> **Суть задания**
Напишите продолжение текста о ваучерной приватизации 1993 года в России, начав сразу после его последнего предложения.

> **Фрагмент текста**
★ ★ ★ ★ ★ ★ ★

С точки зрения простых людей, тот период можно назвать периодом всеобщего выживания. Мы не жили — мы выживали. Кто как мог. Возле метро появлялись все новые и новые стихийные рынки, где вчерашние преподаватели вузов, переквалифицировавшиеся в челноков, вовсю торговали китайским ширпотребом; там же выстраивались несчастные пенсионеры с дорогими их сердцу вещами, вынесенными из дома, — остатками чайных сервизов, потертыми книгами и старомодными шляпами.

Среди подростков на первые места по престижности вышли профессии проститутки (это среди девушек) и рэкетира — среди пацанов...

1993—1994 гг.

На стыке 1992 и 1993 годов Борис Ельцин, убедившись в крайней непопулярности гайдаровских реформ, отправил кабинет министров в отставку. Новым премьером стал “крепкий хозяйственник”, бывший член ЦК КПСС и бывший министр газовой промышленности Виктор Черномырдин. В политических кругах заговорили о смене политического и экономического курса.

Однако, если сегодня спросить людей на улице, какое событие из жизни России в 1993 году они считают наиболее важным, я уверен: 8 из 10 ответят: “Расстрел парламента”. И только двое: “Приватизация”.

Конечно, такая оценка — дело субъективное. И все-таки я уверен: без приватизации не было бы никакого расстрела. Именно грядущий массовый переход госсобственности в частные руки лег в основу противостояния президента с Верховным Советом. Именно из-за приватизации Ельцину потребовалась вся полнота власти в стране, ставшая первопричиной кровавого конфликта.

“Нам нужны миллионы собственников, а не горстка миллиардеров. Приватизационный ваучер — это для каждого из нас билет в мир свободной экономики”. Как ни странно, это сказал не Анатолий Чубайс, а Борис Ельцин, обращаясь ко всем россиянам. Хотя можно не сомневаться, что идеолог приватизации стоял где-то рядом.

В лучших наших традициях все вышло с точностью до наоборот. Мало того что время для обращения людей в собственников было упущено — это надо было делать до шоковых реформ Гайдара, когда у населения еще были деньги. Теперь же в попытке просто выжить мало кто думал о каких-то акциях и паях. Огромное количество чеков, более 50 процентов, было банально продано перекупщикам за символическую цену 10000 рублей (по тогдашнему курсу, где-то за шесть-семь долларов США). Зато кто-то в тот день принес домой хлеб и молоко.

Но главная ошибка авторов приватизации-93 заключалась в том, что на распродажу было выброшено все — от винных магазинов до гигантов металлургии и нефтепереработки. Хотя любой студент первого курса экономического института вам скажет, что для высокого спроса на товар (читай — хорошей, достойной цены за него) нужно ограничить предложение, государство пустило на сейл десятки тысяч предприятий одновременно. И цены на них немедленно рухнули вниз. Вышло, что к концу 1993 года в пересчете на доллары вся экономика огромной России “весила” 5 млрд. Просто для сравнения: рынок акций Гонконга оценивался в 300 млрд...

★ ★ ★ ★ ★ ★ ★

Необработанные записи
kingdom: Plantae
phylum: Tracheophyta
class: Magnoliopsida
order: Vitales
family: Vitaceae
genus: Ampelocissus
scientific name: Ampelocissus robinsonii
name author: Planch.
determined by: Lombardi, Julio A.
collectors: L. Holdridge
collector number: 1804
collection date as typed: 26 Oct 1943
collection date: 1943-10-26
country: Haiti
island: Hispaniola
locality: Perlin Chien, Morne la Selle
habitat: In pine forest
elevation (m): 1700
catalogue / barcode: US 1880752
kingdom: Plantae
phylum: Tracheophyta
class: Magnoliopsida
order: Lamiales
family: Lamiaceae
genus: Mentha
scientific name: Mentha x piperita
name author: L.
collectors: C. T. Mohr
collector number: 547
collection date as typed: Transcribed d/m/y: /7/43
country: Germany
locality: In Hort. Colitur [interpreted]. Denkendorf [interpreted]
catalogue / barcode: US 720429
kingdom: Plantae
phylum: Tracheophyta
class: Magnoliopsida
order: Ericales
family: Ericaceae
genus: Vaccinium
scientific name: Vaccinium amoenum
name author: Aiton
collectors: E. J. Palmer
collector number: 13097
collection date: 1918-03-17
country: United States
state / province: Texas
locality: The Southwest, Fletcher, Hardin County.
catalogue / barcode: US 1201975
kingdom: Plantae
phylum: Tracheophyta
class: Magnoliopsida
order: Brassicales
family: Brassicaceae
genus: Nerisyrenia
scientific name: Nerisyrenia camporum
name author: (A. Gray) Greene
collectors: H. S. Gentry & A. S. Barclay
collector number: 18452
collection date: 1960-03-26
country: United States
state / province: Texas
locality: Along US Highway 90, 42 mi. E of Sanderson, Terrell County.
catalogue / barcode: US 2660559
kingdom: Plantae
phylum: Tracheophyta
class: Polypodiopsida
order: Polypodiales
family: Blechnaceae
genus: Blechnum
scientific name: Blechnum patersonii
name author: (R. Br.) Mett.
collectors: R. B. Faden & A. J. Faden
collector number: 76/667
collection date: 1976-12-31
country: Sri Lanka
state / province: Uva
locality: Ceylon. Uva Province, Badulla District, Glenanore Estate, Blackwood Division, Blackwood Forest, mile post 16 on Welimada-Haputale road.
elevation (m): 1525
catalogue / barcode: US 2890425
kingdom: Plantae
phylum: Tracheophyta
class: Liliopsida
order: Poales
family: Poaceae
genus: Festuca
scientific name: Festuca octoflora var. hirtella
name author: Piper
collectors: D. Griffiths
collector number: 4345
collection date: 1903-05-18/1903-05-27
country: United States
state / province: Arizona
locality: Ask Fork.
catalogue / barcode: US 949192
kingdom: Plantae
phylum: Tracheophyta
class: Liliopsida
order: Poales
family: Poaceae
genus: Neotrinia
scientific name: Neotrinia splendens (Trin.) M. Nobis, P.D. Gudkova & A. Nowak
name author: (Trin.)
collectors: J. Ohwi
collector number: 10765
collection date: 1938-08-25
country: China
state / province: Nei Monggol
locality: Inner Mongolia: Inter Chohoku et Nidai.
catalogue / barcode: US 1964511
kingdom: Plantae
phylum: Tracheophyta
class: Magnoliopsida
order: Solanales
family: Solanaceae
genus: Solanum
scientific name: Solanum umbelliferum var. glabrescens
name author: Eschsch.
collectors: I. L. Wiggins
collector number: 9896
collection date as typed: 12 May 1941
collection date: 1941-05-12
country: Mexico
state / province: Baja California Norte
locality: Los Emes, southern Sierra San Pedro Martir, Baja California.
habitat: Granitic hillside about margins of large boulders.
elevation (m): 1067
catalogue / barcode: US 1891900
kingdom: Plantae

★ ★ ★ ★ ★ ★ ★

> **Результат задания**
1994 год — время “финансовых пирамид”. Строят все и везде. Во-первых, было начато возведение самой беспринципной из них — государственной. Под названием “Государственные краткосрочные обязательства”, сокращенно ГКО. Эта пирамида просуществовала почти 4 года, вытягивая из страны все больше денег, и в конце концов едва не привела Россию к банкротству.

Примеру власть имущих следуют многие другие. При полном попустительстве властей в стране набирают обороты “МММ”, “Тибет”, “Властилина”, “ЛЛД” и иже с ними. Набирают, чтобы уже летом развалиться, оставив на своих руинах тысячи обманутых вкладчиков.

А во власти родилась новая идея — приватизация национального телевидения. С одной стороны, там крутились немалые деньги — с рекламы, уже заполонившей к тому времени эфир. С другой — не за горами были президентские выборы, на которых ТВ могло сыграть решающую роль.

30 ноября 1994 года указ о преобразовании 1-го канала в акционерное общество открытого типа “ОРТ” был подписан.

1995—1996 гг.

В начале 1995 года убили только что назначенного гендиректора ОРТ Владислава Листьева. К тому времени канал уже определился с основными акционерами — ими стали известные в стране банки “Менатеп”, “Столичный”, “Альфа”, компании “ЛогоВАЗ” и “Газпром”, а также “Национальный фонд спорта”. Передел собственности в “Останкино” состоялся.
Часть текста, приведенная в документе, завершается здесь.